彩菜は扉の開閉の順番を黒板の端に小さく描いた。開ける順は最後、閉める順は最初。窓は対角、幅は五センチ。撤退合図は手の甲二回、通路は右端、踵は鳴らさない。誰が見ても迷わない図が、黒板の緑に貼られた。
「鍵、閉める」
幸星が鍵束を上げる。だが、その前にもう一度だけ、箱の蓋を手のひらで撫でる。木は冷たく、角は丸い。凛音が棚の前に立ち、蓋の上に小さな布を一枚かけた。直接の視線を遮る、薄い幕。亜衣が布の端を折って、ほつれが出ないよう仕上げる。
扉へ向かう前、全員で一度だけ並ぶ。前に凌、中央に凛音と幸星、背面に航大、左右に亜衣と彩菜。誰も話さない。呼吸を四つ。四の前はためない。廊下の足音と合わせず、自分たちの拍で。
鍵が回る。金具の噛み合う音は乾いて、小さい。扉は拍に従わず、ただ閉じた。廊下の空気はいつもの放課後で、潮のようにゆっくり流れている。
階段までの道のり、凛音は個人練の子たちに目で帰路を示し、肩の高さを遠くから整える。彩菜は踊り場の柱に貼った「合流」の紙を新しいテープで押さえ直す。航大は記録帳に最後の行を書き足した。「拍の置き場所→設定/箱:中段/表示あり」。亜衣は手すりの指紋の並びを見て、今日は「ばらけていない」と判断した。凌は何かに追われる足音がしないことを、後ろを見ずに確かめる。
昇降口のガラスに夕景が映る。昨日より赤くない。靴を履き替える音が重ならず、列は自然に解けていく。校門に向かう道で、幸星が短く言った。

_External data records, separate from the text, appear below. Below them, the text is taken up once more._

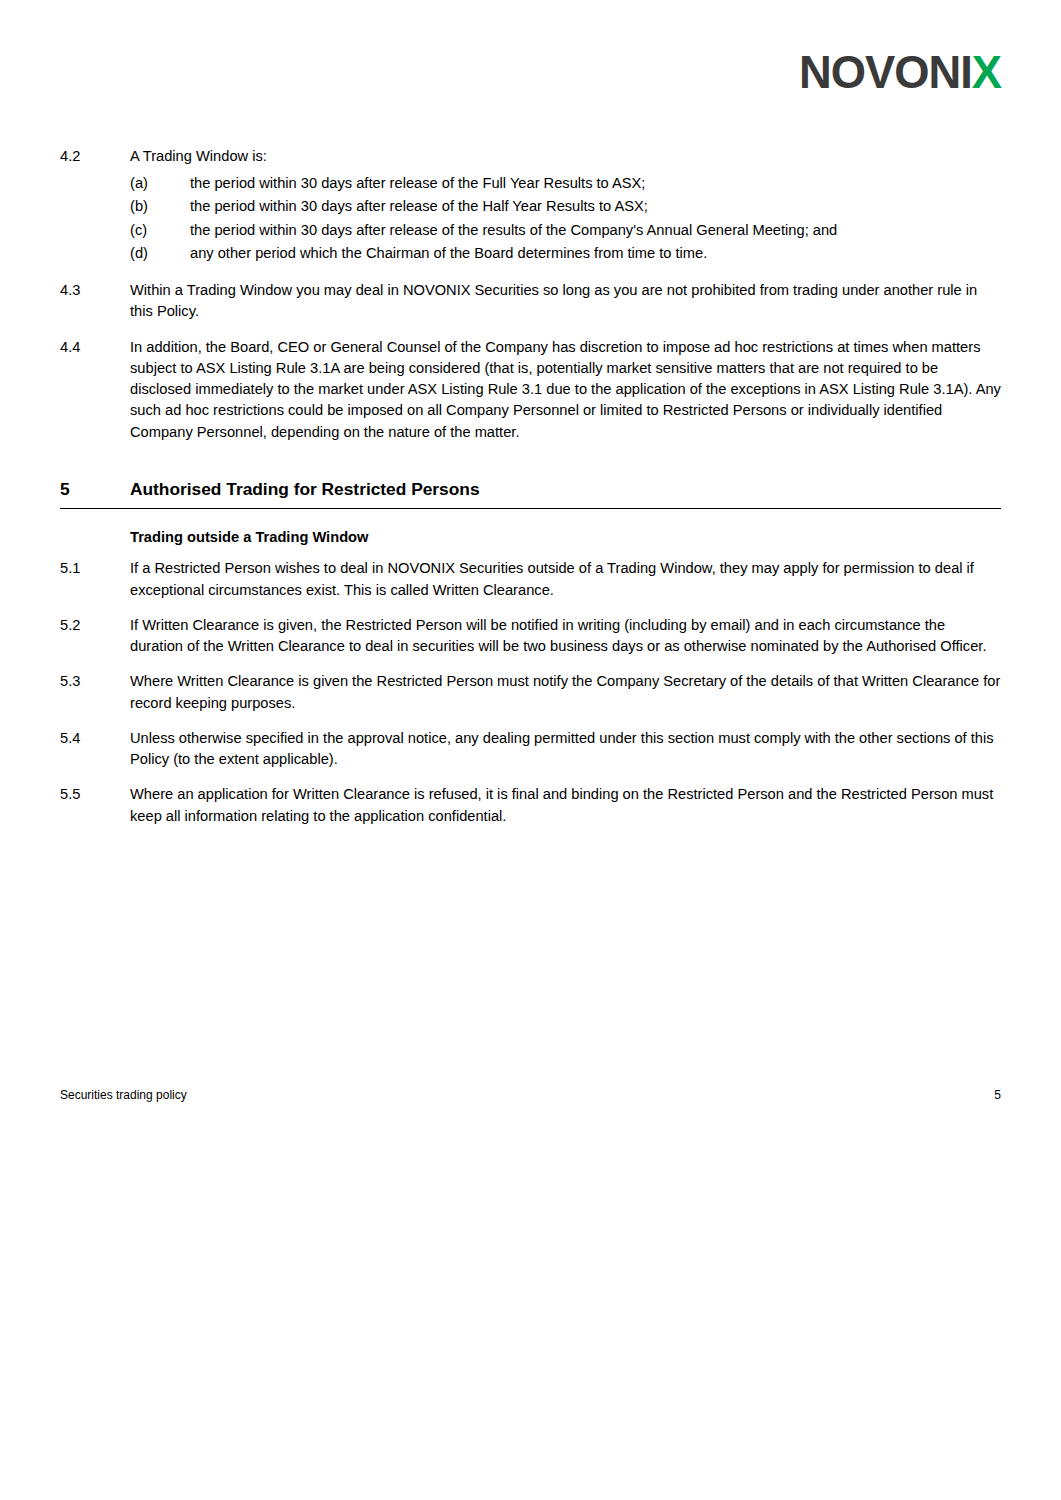NOVONIX
4.2
A Trading Window is:
(a) the period within 30 days after release of the Full Year Results to ASX;
(b) the period within 30 days after release of the Half Year Results to ASX;
(c) the period within 30 days after release of the results of the Company's Annual General Meeting; and
(d) any other period which the Chairman of the Board determines from time to time.
4.3
Within a Trading Window you may deal in NOVONIX Securities so long as you are not prohibited from trading under another rule in this Policy.
4.4
In addition, the Board, CEO or General Counsel of the Company has discretion to impose ad hoc restrictions at times when matters subject to ASX Listing Rule 3.1A are being considered (that is, potentially market sensitive matters that are not required to be disclosed immediately to the market under ASX Listing Rule 3.1 due to the application of the exceptions in ASX Listing Rule 3.1A). Any such ad hoc restrictions could be imposed on all Company Personnel or limited to Restricted Persons or individually identified Company Personnel, depending on the nature of the matter.
5 Authorised Trading for Restricted Persons
Trading outside a Trading Window
5.1
If a Restricted Person wishes to deal in NOVONIX Securities outside of a Trading Window, they may apply for permission to deal if exceptional circumstances exist. This is called Written Clearance.
5.2
If Written Clearance is given, the Restricted Person will be notified in writing (including by email) and in each circumstance the duration of the Written Clearance to deal in securities will be two business days or as otherwise nominated by the Authorised Officer.
5.3
Where Written Clearance is given the Restricted Person must notify the Company Secretary of the details of that Written Clearance for record keeping purposes.
5.4
Unless otherwise specified in the approval notice, any dealing permitted under this section must comply with the other sections of this Policy (to the extent applicable).
5.5
Where an application for Written Clearance is refused, it is final and binding on the Restricted Person and the Restricted Person must keep all information relating to the application confidential.
Securities trading policy 5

「今日から、夜に背を向けない。置く場所が分かったから」
凛音は返事をせず、歩幅を半歩分だけ広げた。航大は頷いて、記録帳を閉じる。凌は前を向き、彩菜は左右の気配を見て、退避合図を思い出すように手の甲を軽く打った。亜衣は箱の布の感触を指先に残したまま、空を一度だけ見上げる。
原因は探らない。
あの単音がどこから来たのかを言葉にせず、ただ、しまい方だけを丁寧に覚える。拍の置き場所が決まったことで、夜の校舎に背を向けずに済む。戻る合図と、歩幅と、呼吸。その三つが揃っていれば、静けさは自分たちで作れる。
校門を出る風は弱く、砂ぼこりは立たなかった。六人の足音は一列に揃い、暮れていく空の下で軽くなっていった。